KSE members selling out membership cards at throwaway price

Whereas the country’s volumes-starved capital market is under immense pressure on the external and domestic fronts, many of the members of Karachi Stock Exchange (KSE) are tending to shut their loss-making stock market business. The market participants, particularly the 200 card holders, are losing interest in the capital market, where, due to low volumes, the profits are less attractive. This situation has forced many of the active KSE members into selling their membership cards even at throwaway prices.
M/s Hum Securities is one such card holder which, the market sources said, has finalised a deal with an unknown buyer to sell its membership card at Rs40 million. “The deal has been made to sell the membership card at four crore rupees,” said a source privy to the deal.
This price reflects a tremendous devaluation of the assets related to the stock market as the same card used to be priced at Rs140 million some three years back in 2008.
“This rate shows that the membership cards have shed its price value by over 70 per cent or Rs100 million over the past few years,” the source said. Abba Karim, the source recalled, was the card holder who had sold his membership card at Rs140 million in 2008.

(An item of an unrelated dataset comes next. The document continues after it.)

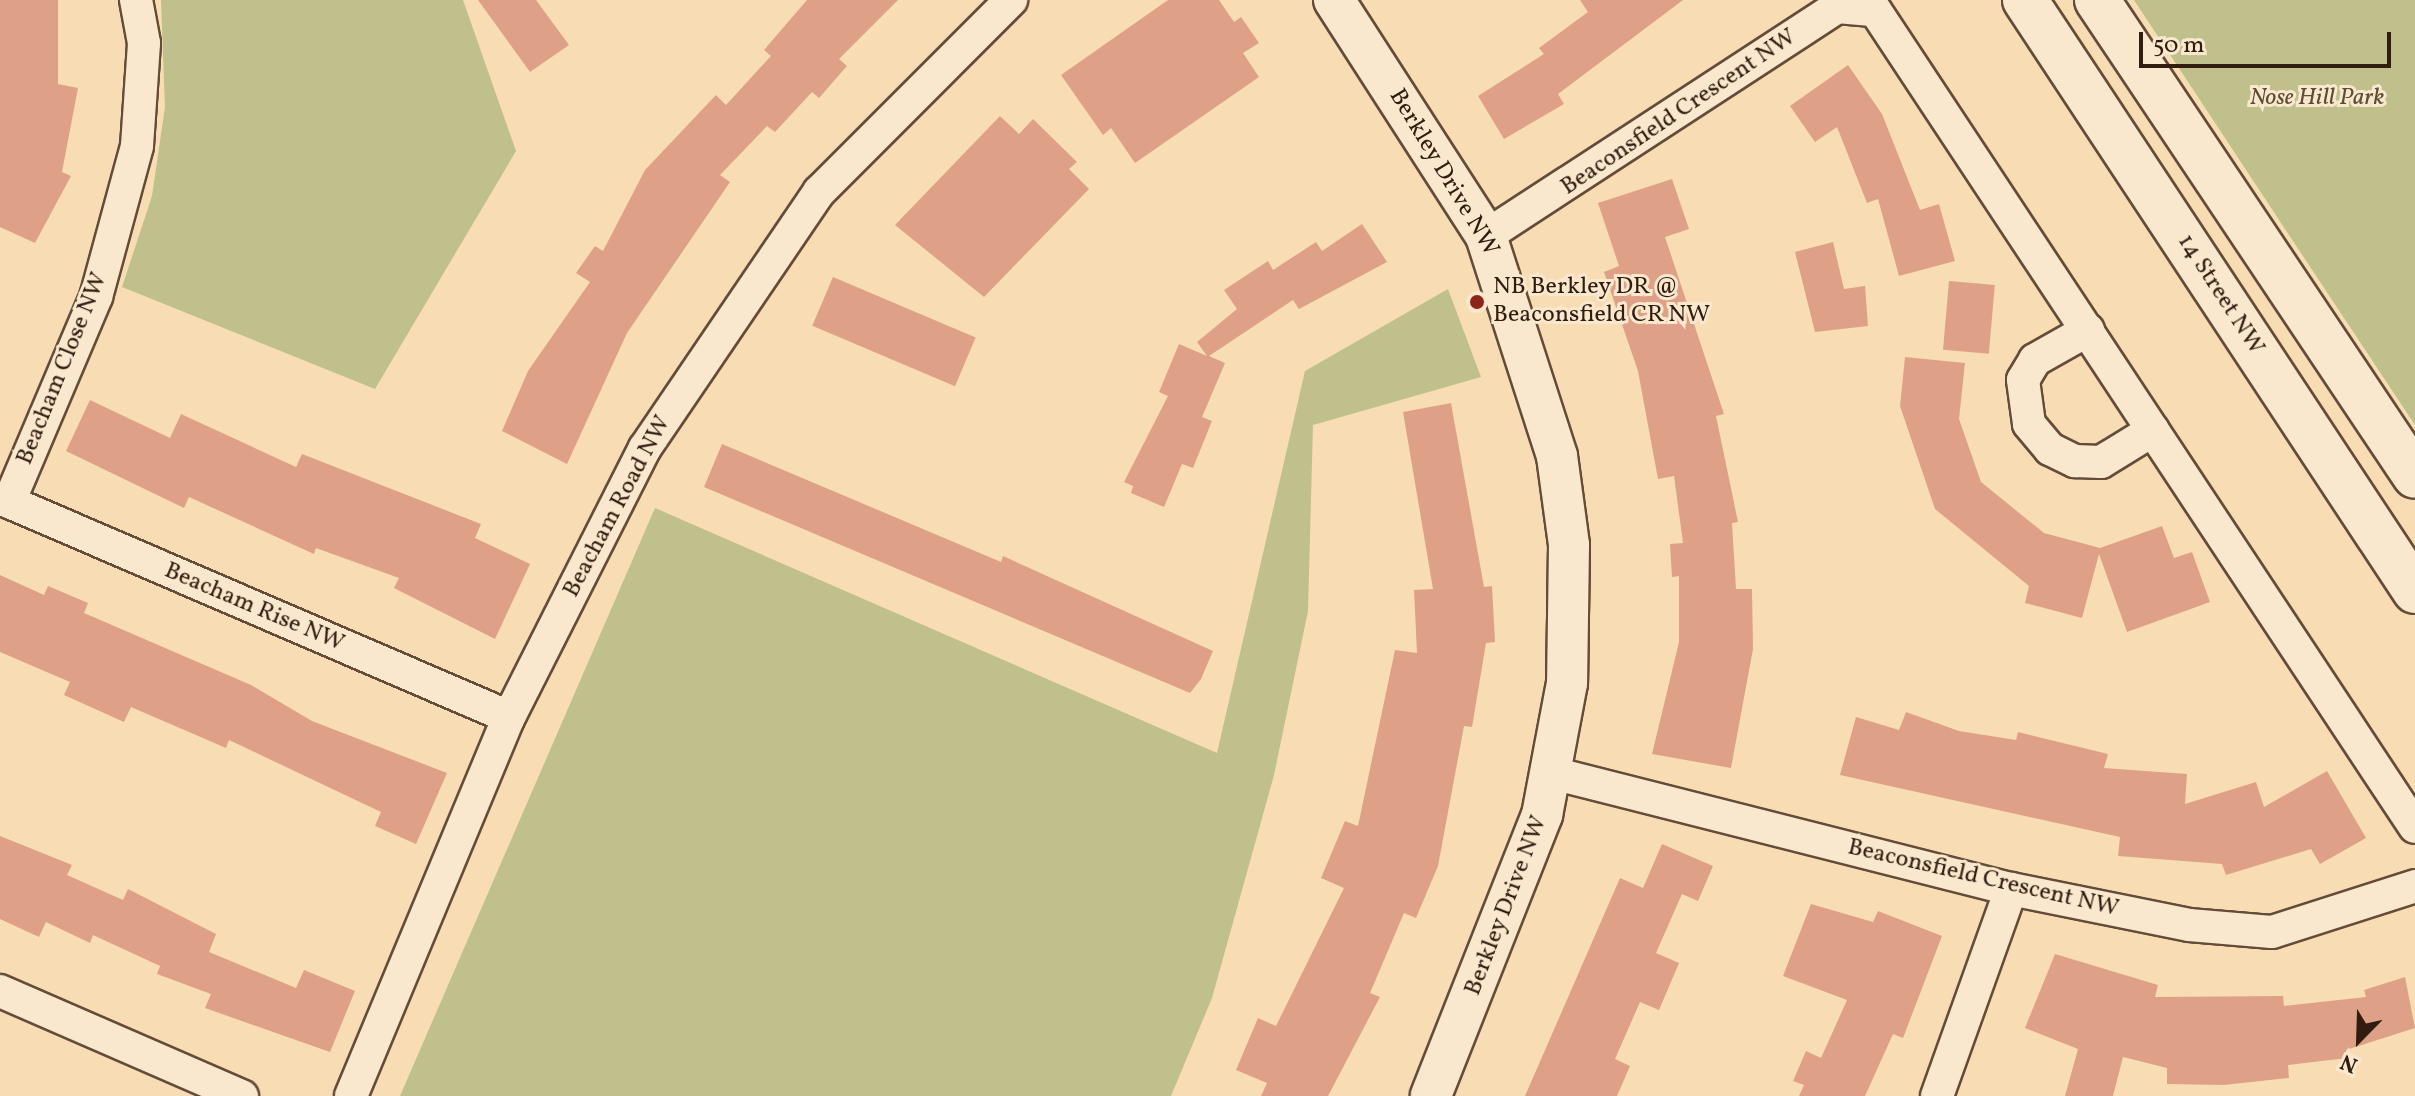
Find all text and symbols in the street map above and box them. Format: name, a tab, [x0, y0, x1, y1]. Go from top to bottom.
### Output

Commenting on the deal, a market observer said the volumes, which were staggering at record low of 30 million shares, had left market participants with no option but to quit. He said while the investors were keeping aloof from the equity market due to an ill-thought-out regulatory framework, the controversial taxes like the Capital Gains Tax (CGT) had added fuel to the fire.

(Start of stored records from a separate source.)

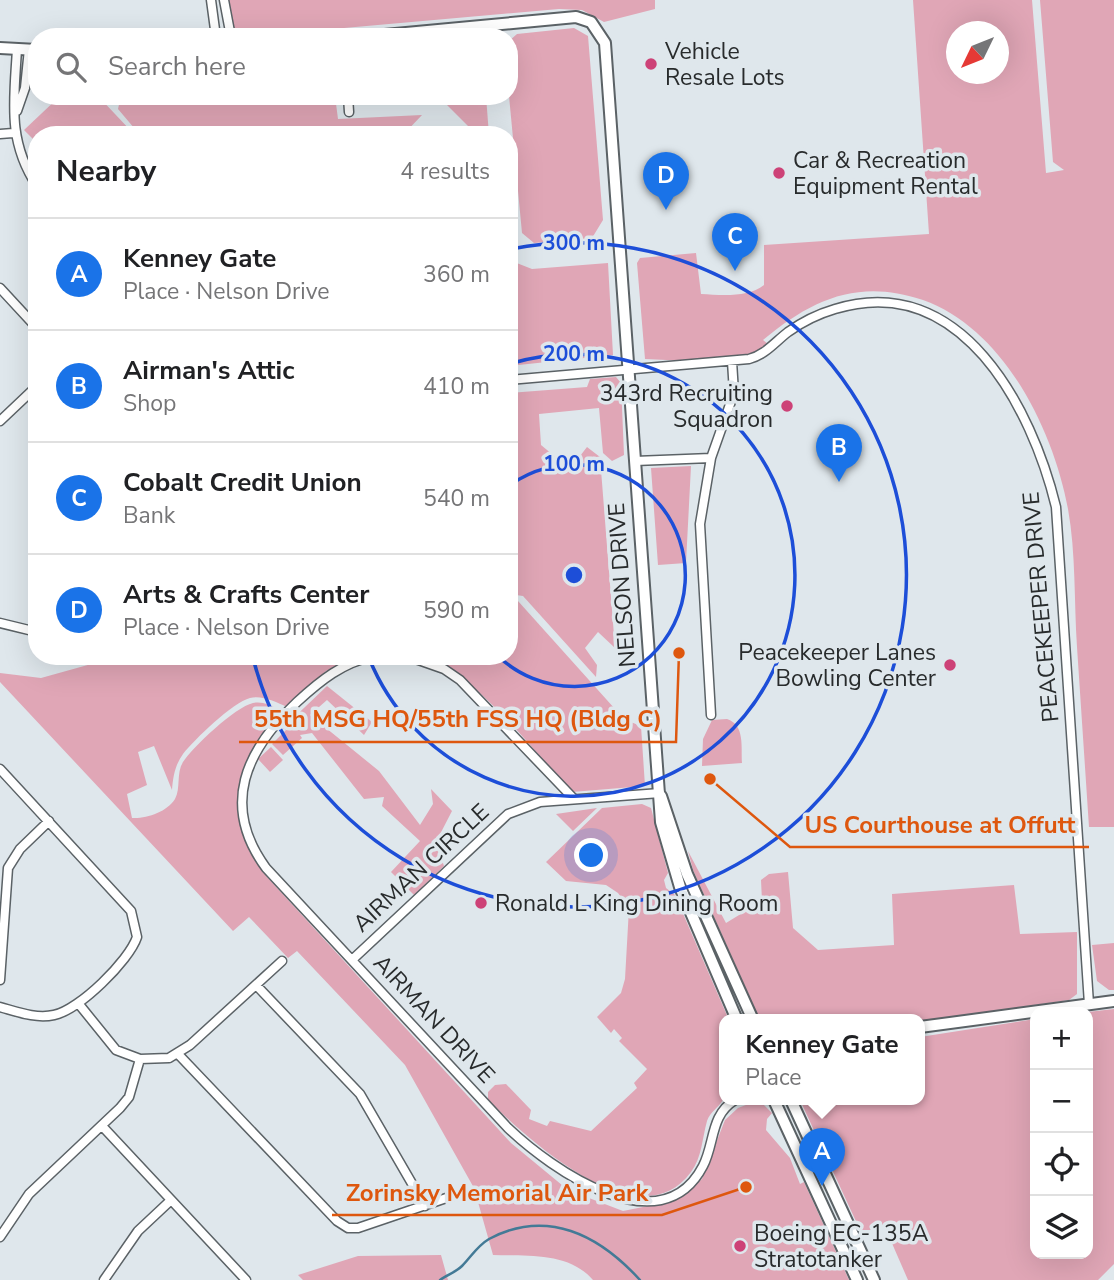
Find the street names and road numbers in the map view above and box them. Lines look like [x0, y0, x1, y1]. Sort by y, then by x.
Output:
street label: PEACEKEEPER DRIVE [1015, 491, 1067, 723]
street label: NELSON DRIVE [601, 502, 643, 668]
street label: AIRMAN CIRCLE [346, 797, 496, 939]
street label: AIRMAN DRIVE [366, 948, 502, 1090]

Securities and Exchange Commission of Pakistan has finally realised that CGT was not in the interest of the country’s ailing economy.
“Maintaining status quo on the CGT is not in the interest of the economy as it has adversely impacted tax revenue collection as well as trading volumes at capital markets,” SECP chairman Muhammad Ali observed in a notice sent to KSE last Friday. The levy, the regulator conceded, had adversely affected investors’ sentiments, capital formation and overall functions of the capital market. Uncertainties on the political front are equally attributable as causes of eroding volumes at the stock markets.
“Stock market investors will keenly follow developments on the political front,” said Muhammad Sohail, a stock market analyst and chief executive of Topline Securities. The analyst said market would rally if independent caretaker government was appointed with consensus to supervise the elections in 2012.
A market participant claimed that there were many among the 160 active KSE members who were bracing themselves for selling out their membership cards, but some regulatory requirements were hindering their way. As per SECP rules, he said a member wanting to sell his/her card would need to get SECP’s clearance apropos his last three years’ income tax statements besides that of his clients.